24. What do you wish you’d known about money when you were younger?
25. What turns you on most?
26. What makes you feel overwhelmed?
27. Who do you most look up to?
28. Are there any parts of your life you’d do over?
29. What’s the most adventurous thing you’ve ever done?
30. What’s something important that you’ve changed your mind on?
31. If you could change one thing about the world, what would it be?
32. What’s the most life-changing event you’ve ever experienced?
Dream Together (Dessert)
Relationships flourish where you have a shared vision of what a meaningful life together looks like. Here are some topics to help you dream about your future together.
33. If you had one piece of advice to live by, what would it be?
34. What’s your dream vacation?
35. Where do you want to retire?
36. Do you have any dreams or things that you want to accomplish that you’ve put on the back burner? How can we bring them to life?
37. What excites you most about our future?
38. What’s your biggest fear about the future?
39. What’s one thing you still want to accomplish?
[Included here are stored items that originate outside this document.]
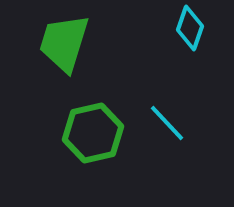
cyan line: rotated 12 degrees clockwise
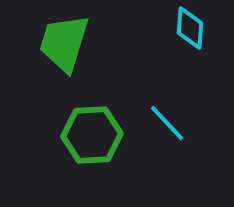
cyan diamond: rotated 15 degrees counterclockwise
green hexagon: moved 1 px left, 2 px down; rotated 10 degrees clockwise
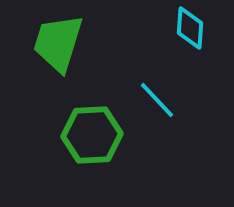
green trapezoid: moved 6 px left
cyan line: moved 10 px left, 23 px up
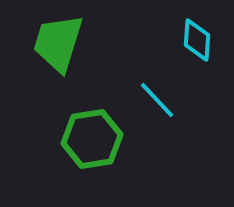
cyan diamond: moved 7 px right, 12 px down
green hexagon: moved 4 px down; rotated 6 degrees counterclockwise
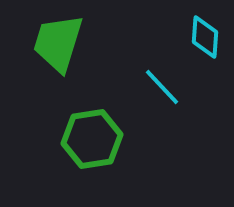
cyan diamond: moved 8 px right, 3 px up
cyan line: moved 5 px right, 13 px up
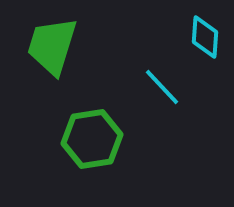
green trapezoid: moved 6 px left, 3 px down
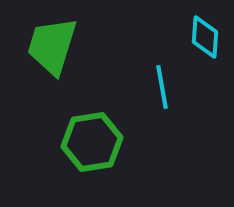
cyan line: rotated 33 degrees clockwise
green hexagon: moved 3 px down
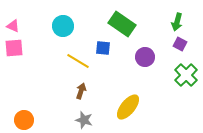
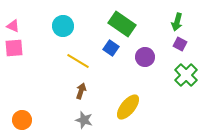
blue square: moved 8 px right; rotated 28 degrees clockwise
orange circle: moved 2 px left
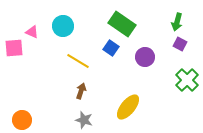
pink triangle: moved 19 px right, 6 px down
green cross: moved 1 px right, 5 px down
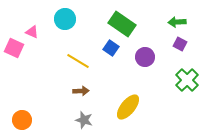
green arrow: rotated 72 degrees clockwise
cyan circle: moved 2 px right, 7 px up
pink square: rotated 30 degrees clockwise
brown arrow: rotated 70 degrees clockwise
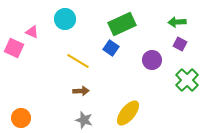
green rectangle: rotated 60 degrees counterclockwise
purple circle: moved 7 px right, 3 px down
yellow ellipse: moved 6 px down
orange circle: moved 1 px left, 2 px up
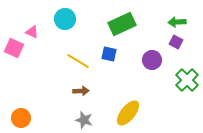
purple square: moved 4 px left, 2 px up
blue square: moved 2 px left, 6 px down; rotated 21 degrees counterclockwise
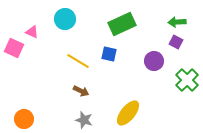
purple circle: moved 2 px right, 1 px down
brown arrow: rotated 28 degrees clockwise
orange circle: moved 3 px right, 1 px down
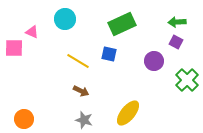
pink square: rotated 24 degrees counterclockwise
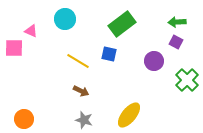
green rectangle: rotated 12 degrees counterclockwise
pink triangle: moved 1 px left, 1 px up
yellow ellipse: moved 1 px right, 2 px down
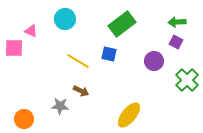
gray star: moved 24 px left, 14 px up; rotated 12 degrees counterclockwise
40. Is there anyone you’d want to switch lives with?
41. What do you want your legacy to be?
This is a starter list and not every question will resonate with you. Hopefully, though, they’ll spark ideas for even more that do. Like parenting, relationships are a journey. They deserve our attention, just like we deserve to feel fun and interesting outside of our roles as mothers. So go ahead, change the conversation. You’ll be glad you did.